[Available data — start]
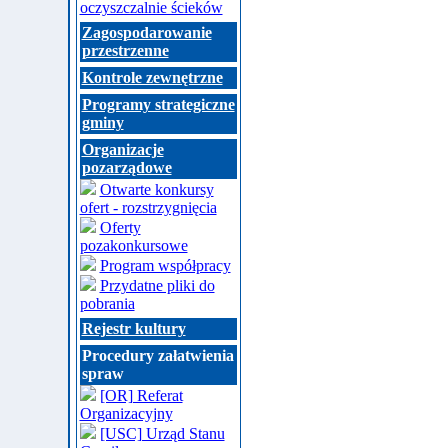
oczyszczalnie ścieków
Zagospodarowanie
przestrzenne
Kontrole zewnętrzne
Programy strategiczne
gminy
Organizacje
pozarządowe
Otwarte konkursy
ofert - rozstrzygnięcia
Oferty
pozakonkursowe
Program współpracy
Przydatne pliki do
pobrania
Rejestr kultury
Procedury załatwienia
spraw
[OR] Referat
Organizacyjny
[USC] Urząd Stanu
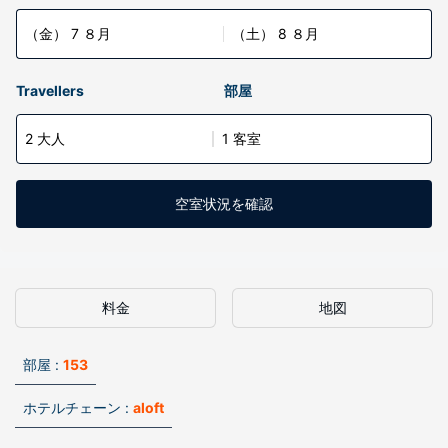
（金） 7 ８月
（土） 8 ８月
Travellers
部屋
2 大人
1 客室
空室状況を確認
料金
地図
部屋 :
153
ホテルチェーン :
aloft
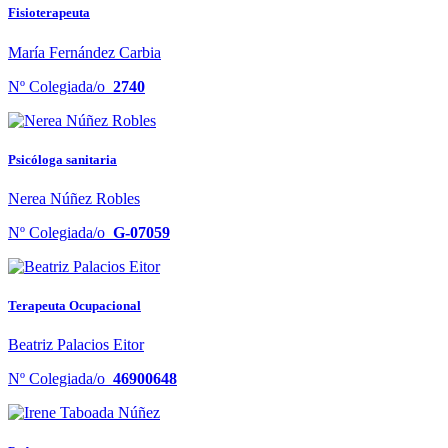
Fisioterapeuta
María Fernández Carbia
Nº Colegiada/o
2740
Psicóloga sanitaria
Nerea Núñez Robles
Nº Colegiada/o
G-07059
Terapeuta Ocupacional
Beatriz Palacios Eitor
Nº Colegiada/o
46900648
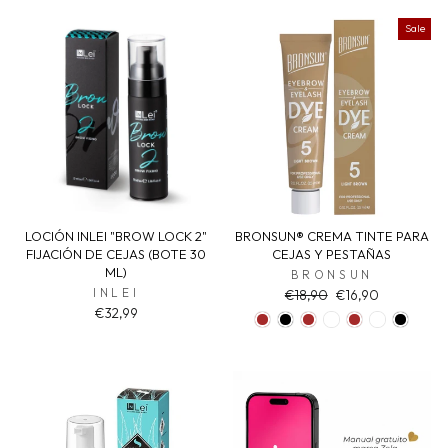
Sale
LOCIÓN INLEI "BROW LOCK 2"
BRONSUN® CREMA TINTE PARA
FIJACIÓN DE CEJAS (BOTE 30
CEJAS Y PESTAÑAS
ML)
BRONSUN
INLEI
Regular
Sale
€18,90
€16,90
price
price
€32,99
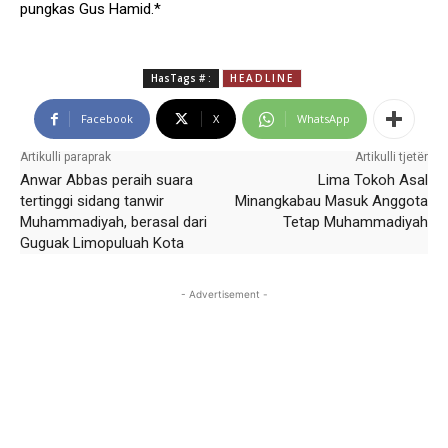
pungkas Gus Hamid.*
HasTags # :
HEADLINE
Facebook
X
WhatsApp
Artikulli paraprak
Artikulli tjetër
Anwar Abbas peraih suara
Lima Tokoh Asal
tertinggi sidang tanwir
Minangkabau Masuk Anggota
Muhammadiyah, berasal dari
Tetap Muhammadiyah
Guguak Limopuluah Kota
- Advertisement -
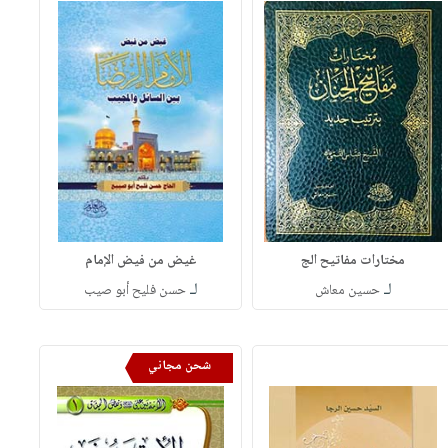
مختارات مفاتيح الج
غيض من فيض الإمام
لـ
لـ
حسين معاش
حسن فليح أبو صيب
شحن مجاني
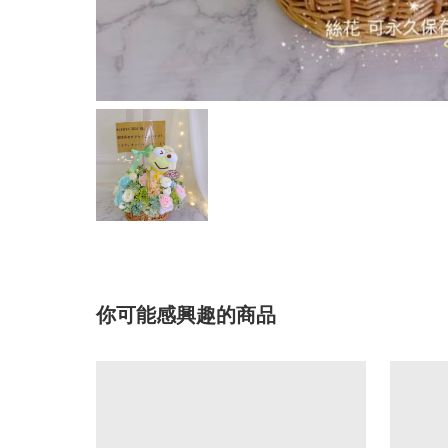
你可能感興趣的商品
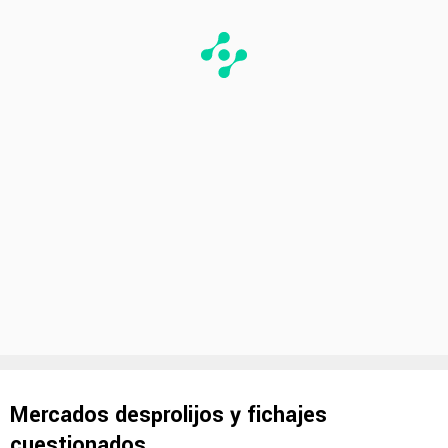
Mercados desprolijos y fichajes
cuestionados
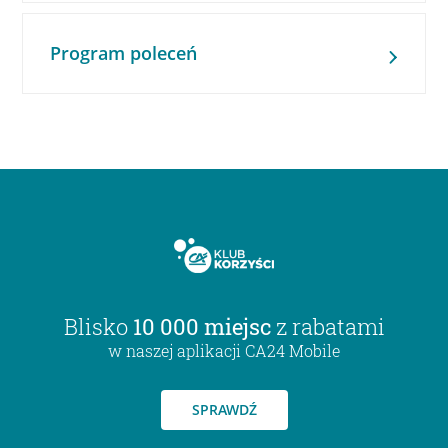
Program poleceń
Blisko
10 000 miejsc
z rabatami
w naszej aplikacji CA24 Mobile
SPRAWDŹ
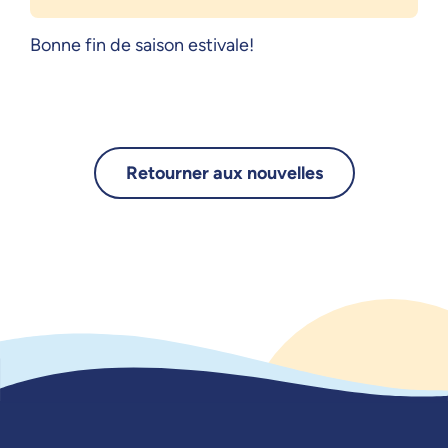
Bonne fin de saison estivale!
Retourner aux nouvelles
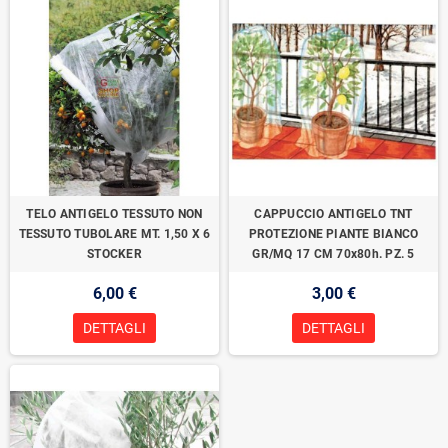
TELO ANTIGELO TESSUTO NON
CAPPUCCIO ANTIGELO TNT
TESSUTO TUBOLARE MT. 1,50 X 6
PROTEZIONE PIANTE BIANCO
STOCKER
GR/MQ 17 CM 70x80h. PZ. 5
6,00 €
3,00 €
DETTAGLI
DETTAGLI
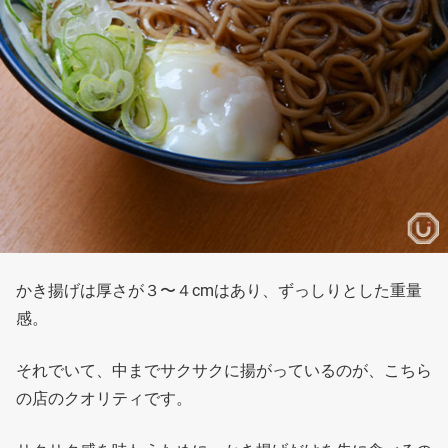
かき揚げは厚さが３〜４cmはあり、ずっしりとした重量
感。
それでいて、中までサクサクに揚がっているのが、こちら
の店のクオリティです。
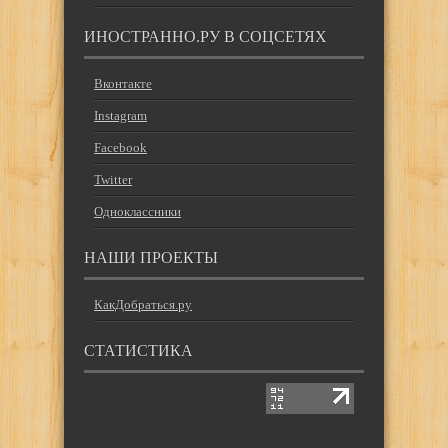
ИНОСТРАННО.РУ В СОЦСЕТЯХ
Вконтакте
Instagram
Facebook
Twitter
Одноклассники
НАШИ ПРОЕКТЫ
КакДобраться.ру
СТАТИСТИКА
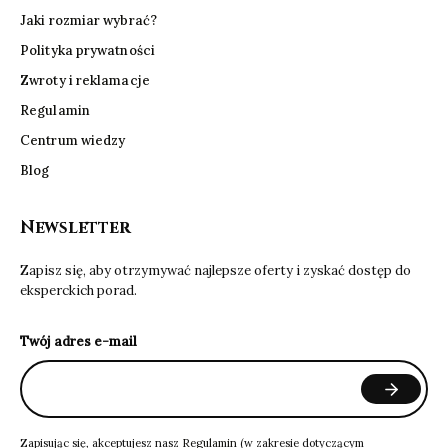
Jaki rozmiar wybrać?
Polityka prywatności
Zwroty i reklamacje
Regulamin
Centrum wiedzy
Blog
Newsletter
Zapisz się, aby otrzymywać najlepsze oferty i zyskać dostęp do
eksperckich porad.
Twój adres e-mail
Zapisując się, akceptujesz nasz
Regulamin
(w zakresie dotyczącym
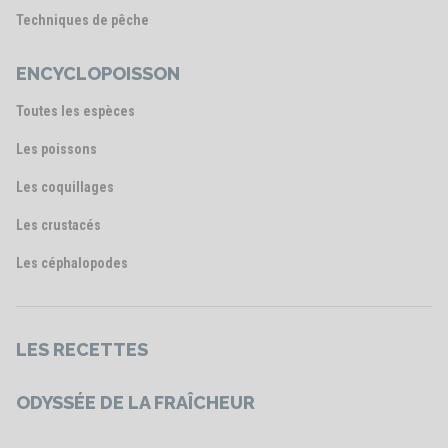
Techniques de pêche
ENCYCLOPOISSON
Toutes les espèces
Les poissons
Les coquillages
Les crustacés
Les céphalopodes
LES RECETTES
ODYSSÉE DE LA FRAÎCHEUR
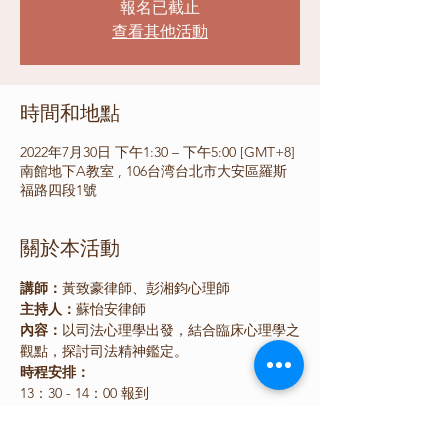
報名已截止
查看其他活動
時間和地點
2022年7月30日 下午1:30 – 下午5:00 [GMT+8]
南館地下A教室 , 106台湾台北市大安區羅斯
福路四段1號
關於本活動
講師：
黃致豪律師、彭湘鈞心理師
主持人：
蘇怡安律師
內容：
以司法心理學出發，結合臨床心理學之
觀點，探討司法精神鑑定。
時程安排：
13：30 - 14：00 報到
14：00 - 14：50 本土司法心理學重要議題介
紹（黃致豪律師）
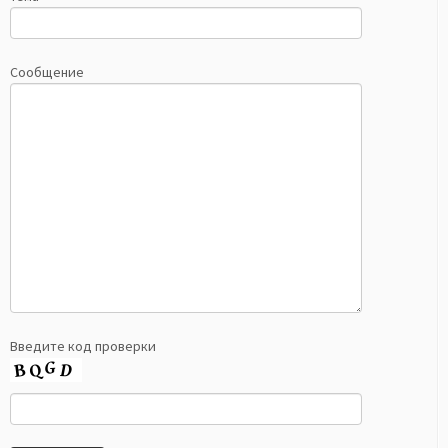
Сообщение
Введите код проверки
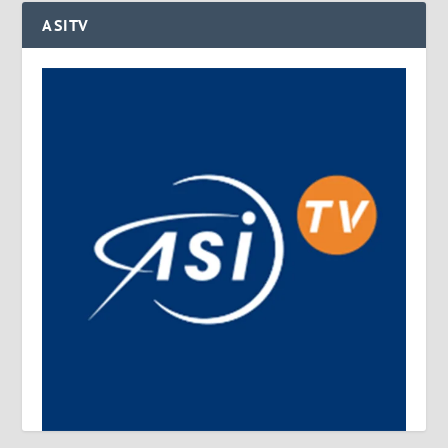
ASITV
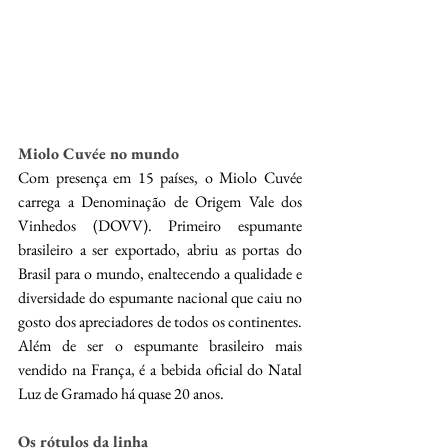
Miolo Cuvée no mundo
Com presença em 15 países, o Miolo Cuvée 
carrega a Denominação de Origem Vale dos 
Vinhedos (DOVV). Primeiro espumante 
brasileiro a ser exportado, abriu as portas do 
Brasil para o mundo, enaltecendo a qualidade e 
diversidade do espumante nacional que caiu no 
gosto dos apreciadores de todos os continentes. 
Além de ser o espumante brasileiro mais 
vendido na França, é a bebida oficial do Natal 
Luz de Gramado há quase 20 anos.
Os rótulos da linha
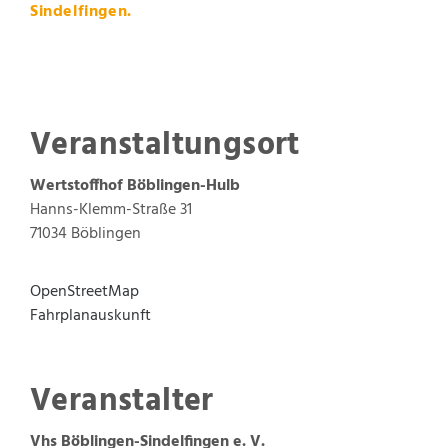
Sindelfingen.
Veranstaltungsort
Wertstoffhof Böblingen-Hulb
Hanns-Klemm-Straße 31
71034
Böblingen
OpenStreetMap
Fahrplanauskunft
Veranstalter
Vhs Böblingen-Sindelfingen e. V.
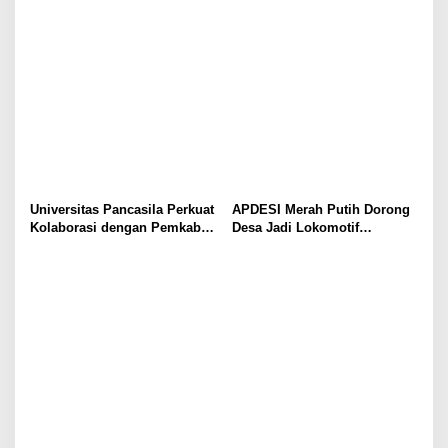
Universitas Pancasila Perkuat
APDESI Merah Putih Dorong
Kolaborasi dengan Pemkab
Desa Jadi Lokomotif
Sumedang, Dorong
Ekonomi dan Ketahanan
Pengabdian Masyarakat dan
Pangan Nasional
Penguatan Tata Kelola Digital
[Available data — finish]
◆ **Exercise**
Every line from the one holding "ENCYCLOPOISSON" to the last line of the listing above, inclusive, must appear exactly as written, and no picture may appear.

◆ **Task output**
ENCYCLOPOISSON
Toutes les espèces
Les poissons
Les coquillages
Les crustacés
Les céphalopodes
LES RECETTES
ODYSSÉE DE LA FRAÎCHEUR
報名已截止
查看其他活動
時間和地點
2022年7月30日 下午1:30 – 下午5:00 [GMT+8]
南館地下A教室 , 106台湾台北市大安區羅斯
福路四段1號
關於本活動
講師：
黃致豪律師、彭湘鈞心理師
主持人：
蘇怡安律師
內容：
以司法心理學出發，結合臨床心理學之
觀點，探討司法精神鑑定。
時程安排：
13：30 - 14：00 報到
14：00 - 14：50 本土司法心理學重要議題介
紹（黃致豪律師）
Сообщение
Введите код проверки
ASITV
Miolo Cuvée no mundo
Com presença em 15 países, o Miolo Cuvée 
carrega a Denominação de Origem Vale dos 
Vinhedos (DOVV). Primeiro espumante 
brasileiro a ser exportado, abriu as portas do 
Brasil para o mundo, enaltecendo a qualidade e 
diversidade do espumante nacional que caiu no 
gosto dos apreciadores de todos os continentes. 
Além de ser o espumante brasileiro mais 
vendido na França, é a bebida oficial do Natal 
Luz de Gramado há quase 20 anos.
Os rótulos da linha
Sindelfingen.
Veranstaltungsort
Wertstoffhof Böblingen-Hulb
Hanns-Klemm-Straße 31
71034
Böblingen
OpenStreetMap
Fahrplanauskunft
Veranstalter
Vhs Böblingen-Sindelfingen e. V.
Universitas Pancasila Perkuat
APDESI Merah Putih Dorong
Kolaborasi dengan Pemkab
Desa Jadi Lokomotif
Sumedang, Dorong
Ekonomi dan Ketahanan
Pengabdian Masyarakat dan
Pangan Nasional
Penguatan Tata Kelola Digital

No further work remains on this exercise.